Afrique: Les hommes d'affaires africains en quête d'une deuxième nationalité pour voyager librement

25 Novembre 2020
communiqué de presse

Londres — Le marché des affaires africain est en plein essor, et ce, depuis longtemps. Dans un contexte où toujours plus d'entreprises africaines se diversifient à l'échelle mondiale, on constate que les entrepreneurs ayant besoin d'accéder plus facilement à d'autres pays pour rester concurrentiels sont de plus en plus nombreux. Mais qu'est-ce qui les en empêche ? Outre les atrocités liées à la COVID-19 que nous avons subies en 2020, le principal obstacle, ce sont les restrictions liées aux passeports africains.

Bien que les passeports délivrés par différents pays africains soient considérés comme relativement puissants, ils ne permettent pas d'entrer facilement ou sans visa dans les plus grands pays du globe.

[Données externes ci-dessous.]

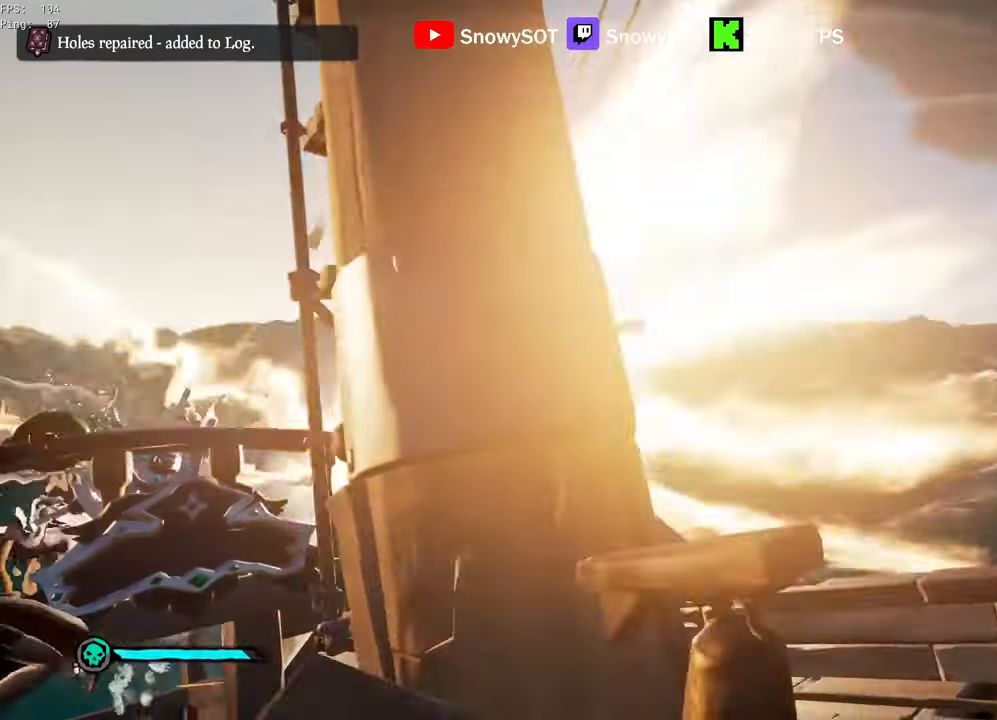
{"keys": [], "mouse": ["left"], "mouse_move": "up-left", "events": [[316, "w", "up"], [400, "d", "up"], [450, "mouse_left", "down"]]}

Dans un monde où tout va vite et où il est primordial d'avoir des relations, l'accessibilité et la mobilité sont essentielles.

Pendant longtemps, les programmes de citoyenneté par investissement (CBI) ont aidé les hommes et les femmes d'affaires à accéder aux pays (et aux économies) des continents européen, américain et asiatique. Fait intéressant : selon une étude indépendante menée par le Financial Times, les Africains ont récemment commencé à s'intéresser davantage aux îles caribéennes de la Dominique et de Saint-Christophe-et-Niévès, qui ont toutes deux des programmes de CBI bien établis et très bien notés selon le CBI Index.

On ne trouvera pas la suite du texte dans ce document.